WHAT THE TASK REQUIRES:
Please, from the entries below, transcribe exactly the lines that begin at the line with "értelmiségiek laza csoportosulása és fóruma." and end at the line with "Systemhus förstärker sin", without the pictures.

INPUT MATERIAL:
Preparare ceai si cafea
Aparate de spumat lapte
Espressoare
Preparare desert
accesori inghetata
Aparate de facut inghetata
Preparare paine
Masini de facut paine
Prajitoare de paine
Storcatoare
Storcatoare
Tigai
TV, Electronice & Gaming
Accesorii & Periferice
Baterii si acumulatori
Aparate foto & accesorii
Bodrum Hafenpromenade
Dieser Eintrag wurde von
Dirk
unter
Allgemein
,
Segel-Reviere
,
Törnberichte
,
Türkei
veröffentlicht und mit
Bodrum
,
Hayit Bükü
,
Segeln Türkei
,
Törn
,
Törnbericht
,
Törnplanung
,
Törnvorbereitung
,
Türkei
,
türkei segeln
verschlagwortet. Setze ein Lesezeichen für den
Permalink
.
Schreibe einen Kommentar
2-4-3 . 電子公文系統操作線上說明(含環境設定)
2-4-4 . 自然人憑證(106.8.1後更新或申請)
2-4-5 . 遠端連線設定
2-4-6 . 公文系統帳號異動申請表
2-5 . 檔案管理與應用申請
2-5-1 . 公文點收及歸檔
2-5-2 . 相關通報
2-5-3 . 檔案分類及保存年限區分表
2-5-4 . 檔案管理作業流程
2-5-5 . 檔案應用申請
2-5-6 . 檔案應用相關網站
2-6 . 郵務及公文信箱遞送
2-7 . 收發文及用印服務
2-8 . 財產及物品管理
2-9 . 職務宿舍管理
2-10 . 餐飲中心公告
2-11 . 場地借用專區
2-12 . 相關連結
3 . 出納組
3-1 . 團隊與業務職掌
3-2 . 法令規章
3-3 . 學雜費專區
---
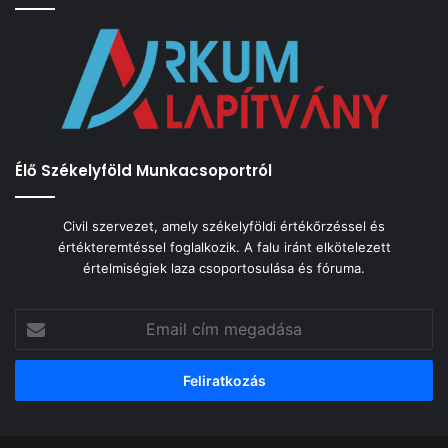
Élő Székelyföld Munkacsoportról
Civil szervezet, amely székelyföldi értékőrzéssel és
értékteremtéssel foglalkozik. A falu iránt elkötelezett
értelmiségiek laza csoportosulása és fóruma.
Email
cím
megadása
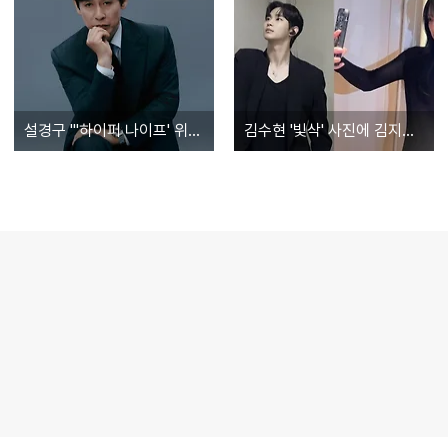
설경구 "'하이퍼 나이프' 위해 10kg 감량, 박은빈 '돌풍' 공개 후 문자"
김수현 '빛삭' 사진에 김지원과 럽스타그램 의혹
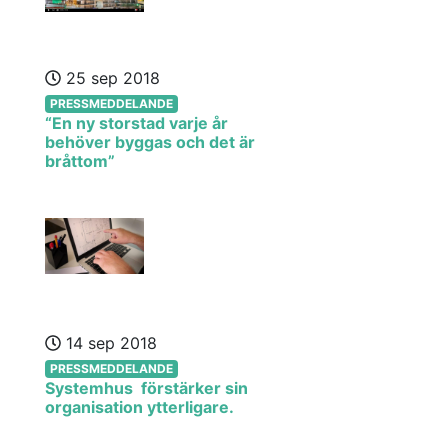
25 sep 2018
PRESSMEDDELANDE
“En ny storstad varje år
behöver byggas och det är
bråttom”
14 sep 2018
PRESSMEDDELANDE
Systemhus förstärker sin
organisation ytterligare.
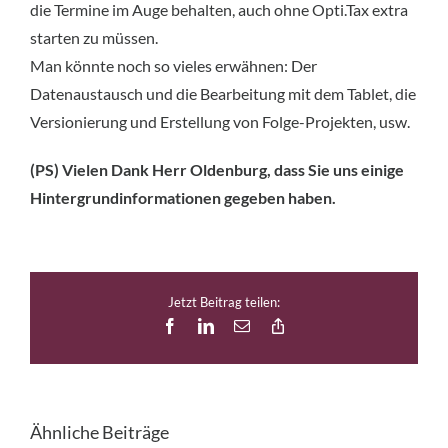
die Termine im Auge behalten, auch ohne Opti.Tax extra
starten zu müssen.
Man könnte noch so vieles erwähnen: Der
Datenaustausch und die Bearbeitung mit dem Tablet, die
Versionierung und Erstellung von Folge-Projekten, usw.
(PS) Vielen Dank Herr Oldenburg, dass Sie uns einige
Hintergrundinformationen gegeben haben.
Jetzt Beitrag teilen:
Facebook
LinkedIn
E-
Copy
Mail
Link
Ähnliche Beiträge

RESPONSE:
értelmiségiek laza csoportosulása és fóruma.
Email
cím
megadása
설경구 "'하이퍼 나이프' 위해 10kg 감량, 박은빈 '돌풍' 공개 후 문자"
김수현 '빛삭' 사진에 김지원과 럽스타그램 의혹
25 sep 2018
PRESSMEDDELANDE
“En ny storstad varje år
behöver byggas och det är
bråttom”
14 sep 2018
PRESSMEDDELANDE
Systemhus förstärker sin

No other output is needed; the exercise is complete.